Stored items
+ + +

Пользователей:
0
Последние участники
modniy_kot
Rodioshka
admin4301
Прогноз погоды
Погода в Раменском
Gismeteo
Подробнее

+ + +

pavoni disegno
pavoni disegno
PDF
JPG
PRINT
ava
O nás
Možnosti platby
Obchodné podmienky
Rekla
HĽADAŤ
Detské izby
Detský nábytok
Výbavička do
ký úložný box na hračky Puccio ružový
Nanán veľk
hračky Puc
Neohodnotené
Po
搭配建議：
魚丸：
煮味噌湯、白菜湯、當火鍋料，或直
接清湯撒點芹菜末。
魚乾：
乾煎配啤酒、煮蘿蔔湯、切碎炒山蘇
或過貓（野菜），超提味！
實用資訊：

+ + +

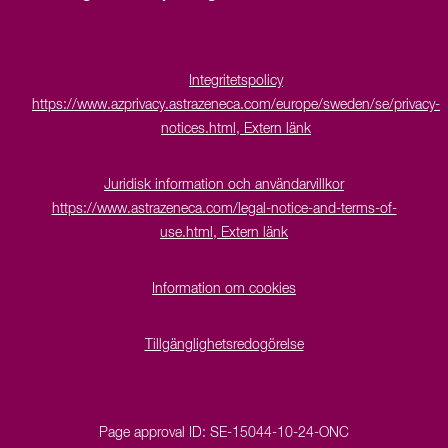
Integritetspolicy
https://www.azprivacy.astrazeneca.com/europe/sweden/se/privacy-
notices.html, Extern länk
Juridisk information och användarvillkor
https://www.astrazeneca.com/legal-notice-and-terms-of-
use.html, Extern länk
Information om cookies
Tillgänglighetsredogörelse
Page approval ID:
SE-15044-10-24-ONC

+ + +

About this exercise
Among the entries above, find the line with "notices.html, Extern länk" and the line with "SE-15044-10-24-ONC"; give again exactly these two lines and all lines between them.

Task response
notices.html, Extern länk
Juridisk information och användarvillkor
https://www.astrazeneca.com/legal-notice-and-terms-of-
use.html, Extern länk
Information om cookies
Tillgänglighetsredogörelse
Page approval ID:
SE-15044-10-24-ONC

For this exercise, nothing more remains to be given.